SAS? software is especially rich in its assortment of functions that deal with character data. This class of functions is sometimes called STRING functions. In this tutorial, we will demonstrate some of the more useful string functions.

Some of the functions we will discuss are: LENGTH, SUBSTR, COMPBL, COMPRESS, VERIFY, INPUT, PUT, TRANSLATE, TRANWRD, SCAN, TRIM, UPCASE, LOWCASE, REPEAT, || (concatenation), INDEX, INDEXC, AND SOUNDEX. Wow, did you realize there were so many string functions? Let's get started.

How Lengths of Character Variables are Set in a SAS Data Step

Before we actually discuss these functions, we need to understand how SAS software assigns storage lengths to character variables and what the LENGTH function does for us.

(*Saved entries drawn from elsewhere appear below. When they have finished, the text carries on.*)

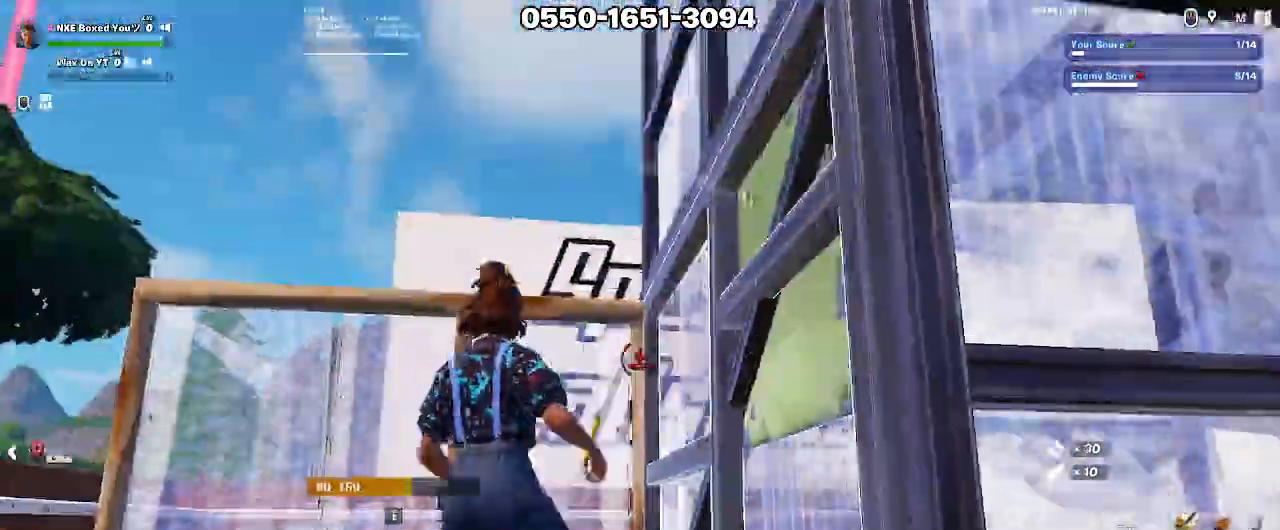
{"keys": ["a", "w"], "mouse": [], "events": [[50, "space", "up"], [150, "a", "down"], [383, "ctrl", "down"], [383, "mouse_left", "up"], [450, "ctrl", "up"]]}
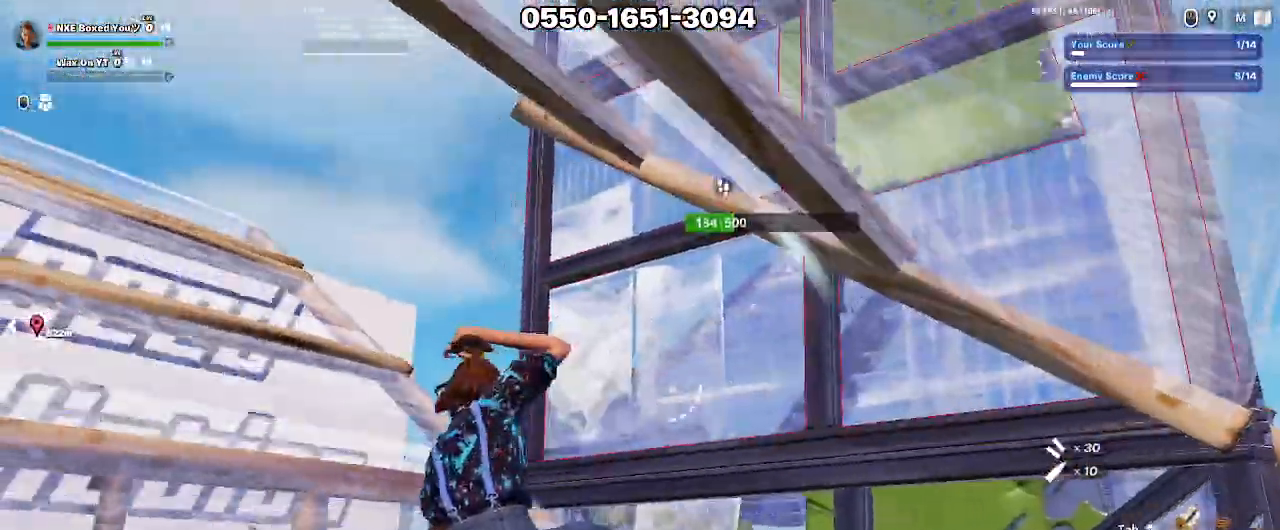
{"keys": ["w"], "mouse": [], "events": [[33, "shift", "down"], [117, "shift", "up"], [217, "a", "up"]]}
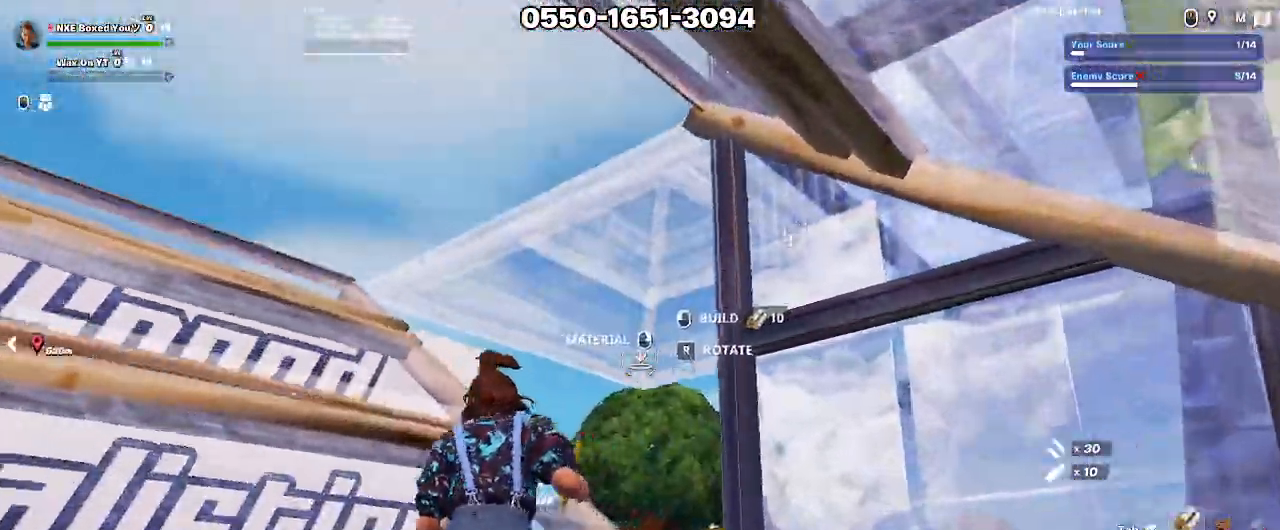
{"keys": ["a", "shift", "w"], "mouse": ["left"], "events": [[50, "a", "down"], [233, "x", "down"], [283, "mouse_left", "down"], [317, "x", "up"], [367, "mouse_left", "up"], [417, "mouse_left", "down"], [467, "shift", "down"]]}
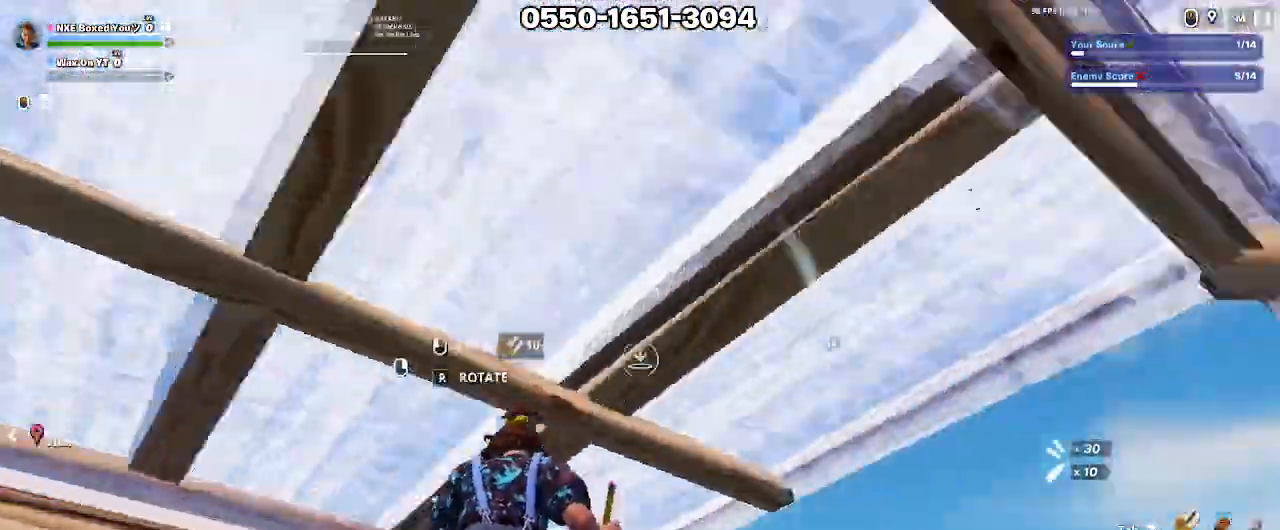
{"keys": ["a", "w"], "mouse": [], "events": [[17, "mouse_left", "up"], [67, "e", "down"], [100, "a", "up"], [100, "mouse_left", "down"], [100, "shift", "up"], [150, "e", "up"], [200, "mouse_left", "up"], [333, "e", "down"], [383, "mouse_left", "down"], [483, "a", "down"], [483, "e", "up"], [483, "mouse_left", "up"]]}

Look at the following program:

DATA EXAMPLE1;

INPUT GROUP $ @10 STRING $3.;

LEFT = 'X '; *X AND 4 BLANKS;

RIGHT = ' X'; *4 BLANKS AND X;

C1 = SUBSTR(GROUP,1,2);

C2 = REPEAT(GROUP,1);

LGROUP = LENGTH(GROUP);

LSTRING = LENGTH(STRING);

LLEFT = LENGTH(LEFT);

LRIGHT = LENGTH(RIGHT);

LC1 = LENGTH(C1);

LC2 = LENGTH(C2);

DATALINES;

ABCDEFGH 123

XXX

4

Y

5

;

PROC CONTENTS DATA=EXAMPLE1 POSITION;

TITLE 'OUTPUT FROM PROC CONTENTS';

RUN;

PROC PRINT DATA=EXAMPLE1 NOOBS; TITLE 'LISTING OF EXAMPLE 1';

RUN;

One purpose of this example is to clarify the term LENGTH. If you look at the output from PROC CONTENTS, each of the variables is listed, along with a TYPE and LENGTH. Take a moment and look at the output from PROC CONTENTS below:

CONTENTS PROCEDURE

-----VARIABLES ORDERED BY POSITION-----

# VARIABLE TYPE LEN POS

------------------------------------

1 GROUP

CHAR

8

0

2 STRING

CHAR

3

8

3 LEFT

CHAR

5

11

4 RIGHT

CHAR

5

16

5 C1

CHAR

8

21

6 C2

CHAR 200

29

7 LGROUP

NUM

8 229

8 LSTRING

NUM

8 237

9 LLEFT

NUM

8 245

10 LRIGHT

NUM

8 253

11 LC1

NUM

8 261

12 LC2

NUM

8 269

The column labeled LEN (Length) is the number of bytes needed to store the values for each of the variables listed. By default, all the numeric variables are stored in 8 bytes.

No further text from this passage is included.